Dans le courant de la journée, nous reçûmes peu à peu des nouvelles sûres concernant les événements de la nuit et du matin suivant. Napoléon avait déjà, l'après-midi précédente, envoyé à l'archiduc Maximilien d'Este, frère de l'Impératrice, responsable de la défense de la ville, une sommation de rendre la ville, faute de quoi elle serait bombardée ; le chef de l'armée ennemie rendait notre commandant responsable du désastre qui pouvait survenir. L'archiduc renvoya la missive par le général O'Reilly, sans réponse et sans l'avoir ouverte. Toutefois, bien que la sommation écrite du bombardement n'eût pas été lue, le commandant en avait été avisé avec certitude. En dépit de sa pompeuse proclamation, il s'empressa de prendre une fuite éperdue, en abandonnant la ville à son destin. Les tristes preuves d'absence de sang-froid et de précautions ne manquent pas. Si l'on avait prévenu les propriétaires et les habitants de l'imminence de l'attaque, il n'y aurait guère eu de maisons brûlées.
Une épouvantable
amnésie frappa les principaux chefs militaires. Ils oublièrent que dans les
couloirs du palais impérial, on avait entreposé de très nombreux tonneaux de
poudre ; un obus aurait, en éclatant, pu faire sauter toute la Hofburg. Ils
oublièrent, même lors de leur fuite si hâtive, douze généraux qui n'étaient
au courant de rien, et furent ainsi faits prisonniers. Ils oublièrent des
provisions, des hommes, de l'argent, sauf leur propre sécurité. Il ne leur
vint pas à l'idée de faire occuper la ligne de retraite, les faubourgs du
Prater. Les voltigeurs de Masséna venant du Semmering passèrent aussitôt le
petit bras du Danube, s'emparèrent sans rencontrer de résistance, du pavillon
de plaisance du Prater, menaçant ainsi la liaison avec la rive gauche du
Danube. On ne s'aperçut du danger que trop tard. Les Français étaient maîtres
du passage dès huit heures du soir. La nuit était déjà tombée quand, par
ordre de l'archiduc, deux bataillons de grenadiers voulurent prendre position
dans le pavillon. Tout semblait y être calme et sans vie. Mais en un instant
jaillit le feu, quinze canons lancèrent une grêle de mitraille sur la masse
compacte des grenadiers qui les foudroya. En un clin d'œil, la belle allée de
marronniers qui mène au pavillon de plaisance, fut couverte de cadavres et de
mourants.
L'archiduc Max brûla derrière lui les trois ponts du Tabor. Vienne qui devait se défendre jusqu'à l'arrivée de l'archiduc Charles, qu'on attendait avec l'armée principale de jour en jour, d'heure en heure, comme le sauveur, Vienne fut donc livrée à l'ennemi ! Car même le comte Chotek, chef suprême de toute l'autorité civile, avait pris la fuite, en abandonnant tous ses subordonnés. Le président comte Bissingen et le Landmarschall comte Dietrichstein, raisonnable mais timide, n'étaient pas capables de résister à la pression des événements.

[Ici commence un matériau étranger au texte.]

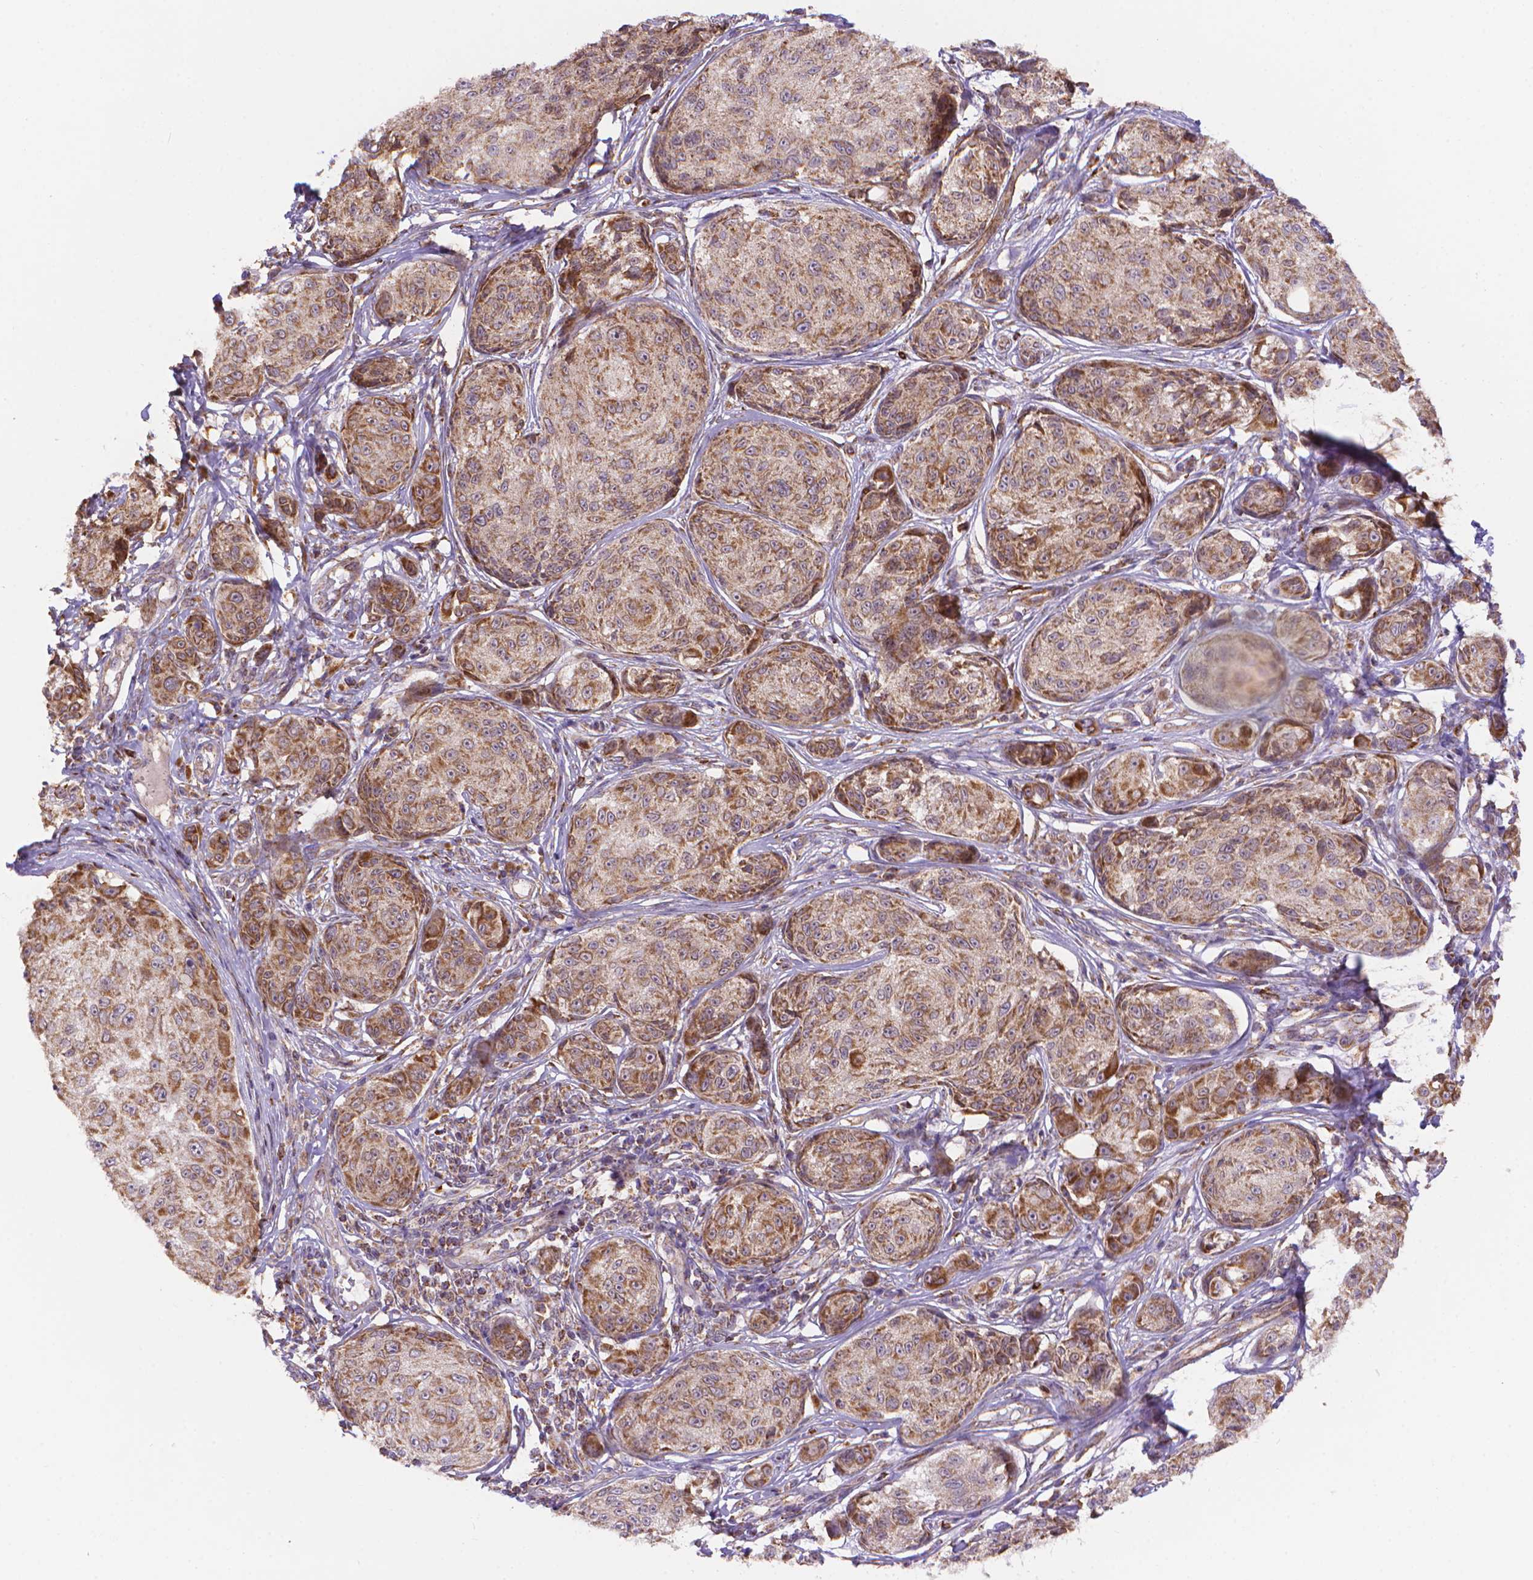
{"staining": {"intensity": "moderate", "quantity": ">75%", "location": "cytoplasmic/membranous"}, "tissue": "melanoma", "cell_type": "Tumor cells", "image_type": "cancer", "snomed": [{"axis": "morphology", "description": "Malignant melanoma, NOS"}, {"axis": "topography", "description": "Skin"}], "caption": "Melanoma stained for a protein displays moderate cytoplasmic/membranous positivity in tumor cells.", "gene": "CYYR1", "patient": {"sex": "male", "age": 61}}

Vers huit heures du matin, une députation s'était dirigée vers Schönbrunn, afin d'ouvrir au vainqueur qui y résidait, les portes de la ville impériale. Le vieux prince-archevêque Hohenwart se tenait à la tête des envoyés ; à ses côtés se trouvaient les prélats de Klosterneuburg et des Schotten, le gros maréchal du Palais, le comte Dietrichstein, et parmi les délégués permanents de la Basse-Autriche, le vieux comte Veterani, les seigneurs de Bartenstein, Haan et Mayenburg, le commandant de la ville baron Lederer, le maire Wohlleben et plusieurs magistrats, nains effarouchés rampant vers le puissant géant. Celui-ci réserva à ces hommes pacifiques un accueil inattendu par sa bienveillance et sa cordialité. Seul, le vieil archevêque fut abordé avec rudesse ; Napoléon dit au vieillard tremblant que le temps était venu de punir les coupables ; qu'il savait fort bien que l'archevêque, quand il avait eu pour élève l'actuel empereur François, ne travaillait pas en faveur de la paix, comme devait le faire un pieux prêtre, un des chefs d'une église chrétienne, mais qu'il avait, oublieux de son devoir, favorisé la guerre. Les mots de Napoléon ne restèrent pas une vaine menace. Le pauvre archevêque fut, pendant tout le séjour des Français, très mal traité par eux, qui lui firent, ainsi qu'à ses biens, tout le mal possible. On signa, dans la soirée, à Schönbrunn, la capitulation de la ville.
Quand je parcourus à nouveau, dans la matinée du 13 mai, les rues avec mon précepteur, nous entendîmes un roulement de tambours bien plus bruyant et plus sauvage que celui auquel nous avaient habitué les troupes de notre patrie. A notre rencontre marchaient en provenance de la place de la cathédrale, deux régiments du corps d'Oudinot. Je vis avec le sentiment de la plus grande amertume, ces guerriers barbus, aux fiers regards, vêtus d'habits bleu foncé, aux revers jaunes ou rouges, portant des plumets rouges. Un vacarme se fit bientôt entendre dans notre maison, des officiers français se montrèrent : on voulait loger le maréchal Masséna chez nous. Comme ce fameux guerrier avait une très mauvaise réputation, mon père réussit à l'éviter et à partager une partie de sa maison, avec le général Savary, duc de Rovigo, qui, à cette époque, surtout depuis les événements de Bayonne, passait pour être un des favoris de Napoléon. Cet hôte, que nous n'avions pas invité, fut installé au second étage et dans la plus grande partie du troisième, où étaient les appartements de mon père et de mes deux tantes.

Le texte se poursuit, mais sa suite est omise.